Saved data entries
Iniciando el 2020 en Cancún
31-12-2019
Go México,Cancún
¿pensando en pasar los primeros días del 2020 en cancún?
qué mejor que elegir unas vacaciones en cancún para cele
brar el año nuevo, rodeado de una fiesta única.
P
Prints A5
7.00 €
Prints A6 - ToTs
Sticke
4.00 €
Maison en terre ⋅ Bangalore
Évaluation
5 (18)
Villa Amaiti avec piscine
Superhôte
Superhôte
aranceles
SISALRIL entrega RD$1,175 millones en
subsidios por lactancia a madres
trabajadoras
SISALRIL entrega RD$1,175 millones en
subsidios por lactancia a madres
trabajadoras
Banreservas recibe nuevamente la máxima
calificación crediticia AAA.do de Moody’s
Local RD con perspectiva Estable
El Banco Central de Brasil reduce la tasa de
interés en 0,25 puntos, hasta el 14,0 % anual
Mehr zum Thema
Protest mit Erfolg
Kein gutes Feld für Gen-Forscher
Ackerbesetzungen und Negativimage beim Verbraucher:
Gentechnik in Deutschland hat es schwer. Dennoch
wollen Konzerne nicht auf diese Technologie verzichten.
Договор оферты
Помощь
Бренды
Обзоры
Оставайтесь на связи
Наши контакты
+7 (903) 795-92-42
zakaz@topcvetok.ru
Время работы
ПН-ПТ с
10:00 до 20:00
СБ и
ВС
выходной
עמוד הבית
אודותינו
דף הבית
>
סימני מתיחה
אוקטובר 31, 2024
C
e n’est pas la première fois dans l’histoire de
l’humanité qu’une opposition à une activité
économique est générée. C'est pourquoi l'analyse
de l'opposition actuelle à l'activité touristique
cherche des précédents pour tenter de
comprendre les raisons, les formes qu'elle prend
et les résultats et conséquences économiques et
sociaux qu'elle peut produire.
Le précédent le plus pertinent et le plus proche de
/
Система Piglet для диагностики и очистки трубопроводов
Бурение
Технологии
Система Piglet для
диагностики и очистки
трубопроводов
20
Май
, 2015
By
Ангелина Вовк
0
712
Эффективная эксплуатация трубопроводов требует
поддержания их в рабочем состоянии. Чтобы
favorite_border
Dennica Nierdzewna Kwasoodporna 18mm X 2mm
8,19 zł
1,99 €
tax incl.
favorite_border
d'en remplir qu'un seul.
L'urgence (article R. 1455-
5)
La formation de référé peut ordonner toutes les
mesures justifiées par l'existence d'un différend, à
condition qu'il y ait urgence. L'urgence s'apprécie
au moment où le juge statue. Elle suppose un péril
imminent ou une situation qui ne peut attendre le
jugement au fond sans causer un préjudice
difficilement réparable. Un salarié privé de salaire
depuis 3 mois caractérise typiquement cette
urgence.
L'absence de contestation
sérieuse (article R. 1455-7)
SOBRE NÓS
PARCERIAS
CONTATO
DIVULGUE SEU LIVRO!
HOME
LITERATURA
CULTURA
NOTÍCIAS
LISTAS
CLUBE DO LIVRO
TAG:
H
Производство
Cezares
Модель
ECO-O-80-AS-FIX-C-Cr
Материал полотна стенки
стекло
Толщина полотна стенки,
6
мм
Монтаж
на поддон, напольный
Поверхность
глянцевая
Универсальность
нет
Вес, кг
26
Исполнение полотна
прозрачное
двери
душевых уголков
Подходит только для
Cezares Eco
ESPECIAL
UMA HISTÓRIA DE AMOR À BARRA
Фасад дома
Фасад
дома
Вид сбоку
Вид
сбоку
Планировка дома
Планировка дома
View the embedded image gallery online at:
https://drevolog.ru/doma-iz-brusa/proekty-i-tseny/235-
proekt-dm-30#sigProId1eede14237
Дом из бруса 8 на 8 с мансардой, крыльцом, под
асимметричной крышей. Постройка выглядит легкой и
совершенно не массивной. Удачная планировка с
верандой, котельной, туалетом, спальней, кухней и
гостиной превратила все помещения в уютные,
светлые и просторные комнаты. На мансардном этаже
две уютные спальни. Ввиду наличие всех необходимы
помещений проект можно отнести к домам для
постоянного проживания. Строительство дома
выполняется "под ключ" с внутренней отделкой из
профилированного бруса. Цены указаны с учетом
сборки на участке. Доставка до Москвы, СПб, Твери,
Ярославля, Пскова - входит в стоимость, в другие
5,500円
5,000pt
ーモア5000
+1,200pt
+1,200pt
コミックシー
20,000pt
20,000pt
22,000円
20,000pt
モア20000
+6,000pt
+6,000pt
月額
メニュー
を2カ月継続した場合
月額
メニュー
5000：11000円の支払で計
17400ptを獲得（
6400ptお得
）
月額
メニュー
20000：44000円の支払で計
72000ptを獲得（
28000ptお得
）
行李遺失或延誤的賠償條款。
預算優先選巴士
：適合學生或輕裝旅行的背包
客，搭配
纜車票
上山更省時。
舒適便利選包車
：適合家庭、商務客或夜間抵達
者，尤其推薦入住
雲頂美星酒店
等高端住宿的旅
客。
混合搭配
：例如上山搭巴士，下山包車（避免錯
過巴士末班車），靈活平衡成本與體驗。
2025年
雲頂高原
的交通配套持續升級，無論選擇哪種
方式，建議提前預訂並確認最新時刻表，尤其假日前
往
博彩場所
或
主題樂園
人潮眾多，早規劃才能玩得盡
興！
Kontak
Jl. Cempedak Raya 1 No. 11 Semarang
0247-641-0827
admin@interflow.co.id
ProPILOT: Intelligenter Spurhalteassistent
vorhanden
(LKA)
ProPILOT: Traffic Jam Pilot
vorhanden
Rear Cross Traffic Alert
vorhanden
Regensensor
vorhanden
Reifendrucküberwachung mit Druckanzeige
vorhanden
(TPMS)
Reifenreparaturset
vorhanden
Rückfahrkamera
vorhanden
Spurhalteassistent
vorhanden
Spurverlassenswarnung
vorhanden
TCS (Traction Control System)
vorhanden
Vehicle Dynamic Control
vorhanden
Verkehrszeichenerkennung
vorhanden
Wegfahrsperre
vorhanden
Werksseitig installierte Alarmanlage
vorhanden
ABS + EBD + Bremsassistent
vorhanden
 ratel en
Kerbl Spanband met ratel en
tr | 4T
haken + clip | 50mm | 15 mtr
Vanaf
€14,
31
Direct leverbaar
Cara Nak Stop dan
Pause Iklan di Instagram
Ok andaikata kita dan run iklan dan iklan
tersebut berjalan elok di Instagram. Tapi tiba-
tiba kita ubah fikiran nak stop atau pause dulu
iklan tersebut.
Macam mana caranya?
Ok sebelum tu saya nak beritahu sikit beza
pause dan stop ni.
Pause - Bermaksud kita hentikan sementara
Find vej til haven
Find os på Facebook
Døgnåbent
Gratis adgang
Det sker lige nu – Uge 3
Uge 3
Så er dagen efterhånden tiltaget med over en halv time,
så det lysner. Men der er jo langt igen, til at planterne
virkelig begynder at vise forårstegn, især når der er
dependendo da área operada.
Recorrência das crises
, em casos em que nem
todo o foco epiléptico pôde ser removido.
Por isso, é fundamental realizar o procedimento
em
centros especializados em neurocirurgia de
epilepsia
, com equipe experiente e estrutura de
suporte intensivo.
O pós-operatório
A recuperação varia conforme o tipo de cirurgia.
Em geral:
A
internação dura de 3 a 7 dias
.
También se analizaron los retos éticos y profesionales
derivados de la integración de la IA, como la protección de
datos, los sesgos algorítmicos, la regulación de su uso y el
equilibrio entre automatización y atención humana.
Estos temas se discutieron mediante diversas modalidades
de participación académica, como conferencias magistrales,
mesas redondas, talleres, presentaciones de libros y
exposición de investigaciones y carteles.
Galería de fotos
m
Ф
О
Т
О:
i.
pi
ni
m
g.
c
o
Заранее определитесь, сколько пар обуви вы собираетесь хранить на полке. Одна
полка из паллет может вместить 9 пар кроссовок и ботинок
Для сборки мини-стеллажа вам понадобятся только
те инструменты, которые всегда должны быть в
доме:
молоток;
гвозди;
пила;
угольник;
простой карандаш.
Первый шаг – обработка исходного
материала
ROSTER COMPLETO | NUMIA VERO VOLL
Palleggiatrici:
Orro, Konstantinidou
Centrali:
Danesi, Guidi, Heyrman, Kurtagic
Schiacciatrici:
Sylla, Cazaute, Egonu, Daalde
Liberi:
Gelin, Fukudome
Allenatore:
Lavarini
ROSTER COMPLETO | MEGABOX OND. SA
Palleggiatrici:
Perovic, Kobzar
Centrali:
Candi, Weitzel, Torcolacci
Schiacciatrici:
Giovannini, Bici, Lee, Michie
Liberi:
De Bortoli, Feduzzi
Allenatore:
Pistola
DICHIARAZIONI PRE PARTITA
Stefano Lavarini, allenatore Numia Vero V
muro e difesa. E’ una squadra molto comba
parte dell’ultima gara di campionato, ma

• Task to carry out: Reproduce every line of the items from the first one through the line that contains "de l'opposition actuelle", with both ends included.

• Result of the task:
Iniciando el 2020 en Cancún
31-12-2019
Go México,Cancún
¿pensando en pasar los primeros días del 2020 en cancún?
qué mejor que elegir unas vacaciones en cancún para cele
brar el año nuevo, rodeado de una fiesta única.
P
Prints A5
7.00 €
Prints A6 - ToTs
Sticke
4.00 €
Maison en terre ⋅ Bangalore
Évaluation
5 (18)
Villa Amaiti avec piscine
Superhôte
Superhôte
aranceles
SISALRIL entrega RD$1,175 millones en
subsidios por lactancia a madres
trabajadoras
SISALRIL entrega RD$1,175 millones en
subsidios por lactancia a madres
trabajadoras
Banreservas recibe nuevamente la máxima
calificación crediticia AAA.do de Moody’s
Local RD con perspectiva Estable
El Banco Central de Brasil reduce la tasa de
interés en 0,25 puntos, hasta el 14,0 % anual
Mehr zum Thema
Protest mit Erfolg
Kein gutes Feld für Gen-Forscher
Ackerbesetzungen und Negativimage beim Verbraucher:
Gentechnik in Deutschland hat es schwer. Dennoch
wollen Konzerne nicht auf diese Technologie verzichten.
Договор оферты
Помощь
Бренды
Обзоры
Оставайтесь на связи
Наши контакты
+7 (903) 795-92-42
zakaz@topcvetok.ru
Время работы
ПН-ПТ с
10:00 до 20:00
СБ и
ВС
выходной
עמוד הבית
אודותינו
דף הבית
>
סימני מתיחה
אוקטובר 31, 2024
C
e n’est pas la première fois dans l’histoire de
l’humanité qu’une opposition à une activité
économique est générée. C'est pourquoi l'analyse
de l'opposition actuelle à l'activité touristique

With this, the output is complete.